Given human nature, we ought never to attain such security. It would be futile, at the very least, to march toward this goal armed with hypocrisy and scheming short-term calculations, as practiced by a revolving door of officials and by the powerful financial circles that back them. Nor can security be bought with any new technical ‘superinvention’ – for no secret lasts. Only if the creative and active forces of mankind dedicate themselves to finding gradual and effective restraints against the evil facets of human nature to an elevation of our moral consciousness – only then will a faint, distant hope exist.

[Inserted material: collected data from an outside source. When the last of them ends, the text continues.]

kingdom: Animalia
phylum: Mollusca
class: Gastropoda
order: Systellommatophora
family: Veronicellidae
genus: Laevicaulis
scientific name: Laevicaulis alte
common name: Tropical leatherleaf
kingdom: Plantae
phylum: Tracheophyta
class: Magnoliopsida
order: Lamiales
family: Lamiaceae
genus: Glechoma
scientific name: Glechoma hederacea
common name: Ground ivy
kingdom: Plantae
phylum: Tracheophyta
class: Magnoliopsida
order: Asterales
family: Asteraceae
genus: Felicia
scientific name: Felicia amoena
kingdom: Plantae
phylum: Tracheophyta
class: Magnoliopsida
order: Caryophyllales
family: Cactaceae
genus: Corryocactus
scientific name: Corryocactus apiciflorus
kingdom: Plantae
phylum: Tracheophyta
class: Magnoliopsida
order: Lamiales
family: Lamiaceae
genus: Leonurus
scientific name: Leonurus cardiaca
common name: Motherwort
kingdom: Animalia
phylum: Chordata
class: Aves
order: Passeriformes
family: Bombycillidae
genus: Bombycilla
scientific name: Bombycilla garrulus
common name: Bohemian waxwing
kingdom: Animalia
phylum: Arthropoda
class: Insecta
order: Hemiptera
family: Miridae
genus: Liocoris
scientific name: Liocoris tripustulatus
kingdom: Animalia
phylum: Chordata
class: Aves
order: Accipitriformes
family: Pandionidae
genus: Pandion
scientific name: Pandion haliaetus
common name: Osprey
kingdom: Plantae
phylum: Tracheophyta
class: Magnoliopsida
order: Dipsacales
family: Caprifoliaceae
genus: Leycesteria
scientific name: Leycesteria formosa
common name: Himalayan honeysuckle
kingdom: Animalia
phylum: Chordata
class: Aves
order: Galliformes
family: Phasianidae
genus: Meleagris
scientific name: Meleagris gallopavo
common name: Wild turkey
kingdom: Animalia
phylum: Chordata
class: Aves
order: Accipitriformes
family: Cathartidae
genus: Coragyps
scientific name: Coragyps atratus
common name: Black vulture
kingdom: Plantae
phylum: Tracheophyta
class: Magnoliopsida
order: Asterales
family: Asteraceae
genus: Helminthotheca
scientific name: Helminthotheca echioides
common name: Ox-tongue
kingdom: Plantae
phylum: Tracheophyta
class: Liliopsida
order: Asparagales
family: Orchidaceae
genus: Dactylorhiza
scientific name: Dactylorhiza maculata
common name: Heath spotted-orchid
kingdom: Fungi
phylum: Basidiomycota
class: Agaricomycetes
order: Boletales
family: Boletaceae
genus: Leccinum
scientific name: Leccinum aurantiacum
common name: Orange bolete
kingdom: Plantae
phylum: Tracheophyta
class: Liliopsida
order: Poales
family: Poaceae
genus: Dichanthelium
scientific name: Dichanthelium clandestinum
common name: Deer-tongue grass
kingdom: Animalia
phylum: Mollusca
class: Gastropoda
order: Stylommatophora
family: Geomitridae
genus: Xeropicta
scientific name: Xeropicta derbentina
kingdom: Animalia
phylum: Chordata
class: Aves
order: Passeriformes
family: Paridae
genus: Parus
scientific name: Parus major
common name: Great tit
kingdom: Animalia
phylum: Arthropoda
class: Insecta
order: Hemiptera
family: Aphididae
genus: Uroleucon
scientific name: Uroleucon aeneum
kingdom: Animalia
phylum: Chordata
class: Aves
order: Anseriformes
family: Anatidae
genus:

To embark upon this path and to walk it requires a penitent, pure heart and the wisdom and willingness to place constraints on one’s own side to limit oneself even before limiting others. But today that path only elicits an ironic chuckle if not open ridicule. If so, don’t bother calling for ‘world security.’ [translated from the original Russian into English, by Stephan Solzhenitsyn; source: Daily Yomiuri, August 7, 1997.]